[Records to process Boundary: Start]

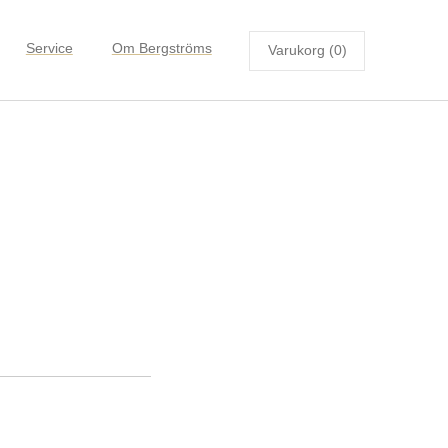
Service
Om Bergströms
Varukorg (0)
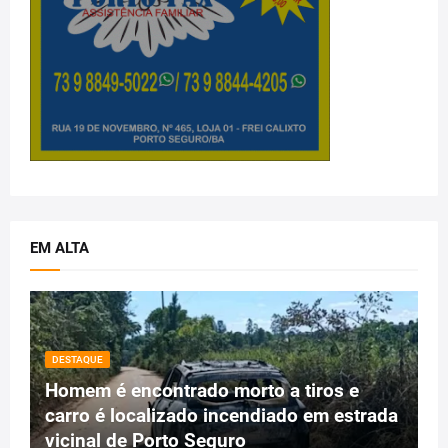
EM ALTA
DESTAQUE
Homem é encontrado morto a tiros e
carro é localizado incendiado em estrada
vicinal de Porto Seguro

[Records to process Boundary: End]

▶ **Task to complete**
Reproduce verbatim every text line from all the entries above, keeping their order and omitting the pictures.

▶ **Completed exercise**
Service
Om Bergströms
Varukorg (0)
EM ALTA
DESTAQUE
Homem é encontrado morto a tiros e
carro é localizado incendiado em estrada
vicinal de Porto Seguro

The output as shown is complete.